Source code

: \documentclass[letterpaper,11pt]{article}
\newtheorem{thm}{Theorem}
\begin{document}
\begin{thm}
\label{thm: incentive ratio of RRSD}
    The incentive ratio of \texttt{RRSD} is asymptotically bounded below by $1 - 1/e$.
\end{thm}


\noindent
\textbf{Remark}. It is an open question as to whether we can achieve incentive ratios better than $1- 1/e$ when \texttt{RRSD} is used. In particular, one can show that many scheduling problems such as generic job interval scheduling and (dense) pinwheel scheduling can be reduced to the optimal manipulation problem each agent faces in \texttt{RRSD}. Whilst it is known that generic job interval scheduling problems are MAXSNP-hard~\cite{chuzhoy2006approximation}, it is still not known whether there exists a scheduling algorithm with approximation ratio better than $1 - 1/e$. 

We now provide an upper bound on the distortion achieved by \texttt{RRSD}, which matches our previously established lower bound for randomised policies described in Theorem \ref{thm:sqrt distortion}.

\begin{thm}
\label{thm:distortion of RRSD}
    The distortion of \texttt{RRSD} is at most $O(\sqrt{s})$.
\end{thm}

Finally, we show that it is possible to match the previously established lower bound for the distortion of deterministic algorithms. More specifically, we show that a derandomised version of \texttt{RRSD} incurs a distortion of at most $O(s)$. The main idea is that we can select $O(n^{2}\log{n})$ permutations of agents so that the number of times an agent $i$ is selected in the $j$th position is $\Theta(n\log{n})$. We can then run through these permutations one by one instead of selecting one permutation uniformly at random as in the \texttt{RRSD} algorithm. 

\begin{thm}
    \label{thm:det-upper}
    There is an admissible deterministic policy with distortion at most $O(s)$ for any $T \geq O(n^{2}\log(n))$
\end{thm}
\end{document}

━━━━━━━━━━

EXERCISE> Where a line of the records has the string "texttt", return that line.

THE ANSWER>
    The incentive ratio of \texttt{RRSD} is asymptotically bounded below by $1 - 1/e$.
\textbf{Remark}. It is an open question as to whether we can achieve incentive ratios better than $1- 1/e$ when \texttt{RRSD} is used. In particular, one can show that many scheduling problems such as generic job interval scheduling and (dense) pinwheel scheduling can be reduced to the optimal manipulation problem each agent faces in \texttt{RRSD}. Whilst it is known that generic job interval scheduling problems are MAXSNP-hard~\cite{chuzhoy2006approximation}, it is still not known whether there exists a scheduling algorithm with approximation ratio better than $1 - 1/e$. 
We now provide an upper bound on the distortion achieved by \texttt{RRSD}, which matches our previously established lower bound for randomised policies described in Theorem \ref{thm:sqrt distortion}.
    The distortion of \texttt{RRSD} is at most $O(\sqrt{s})$.
Finally, we show that it is possible to match the previously established lower bound for the distortion of deterministic algorithms. More specifically, we show that a derandomised version of \texttt{RRSD} incurs a distortion of at most $O(s)$. The main idea is that we can select $O(n^{2}\log{n})$ permutations of agents so that the number of times an agent $i$ is selected in the $j$th position is $\Theta(n\log{n})$. We can then run through these permutations one by one instead of selecting one permutation uniformly at random as in the \texttt{RRSD} algorithm. 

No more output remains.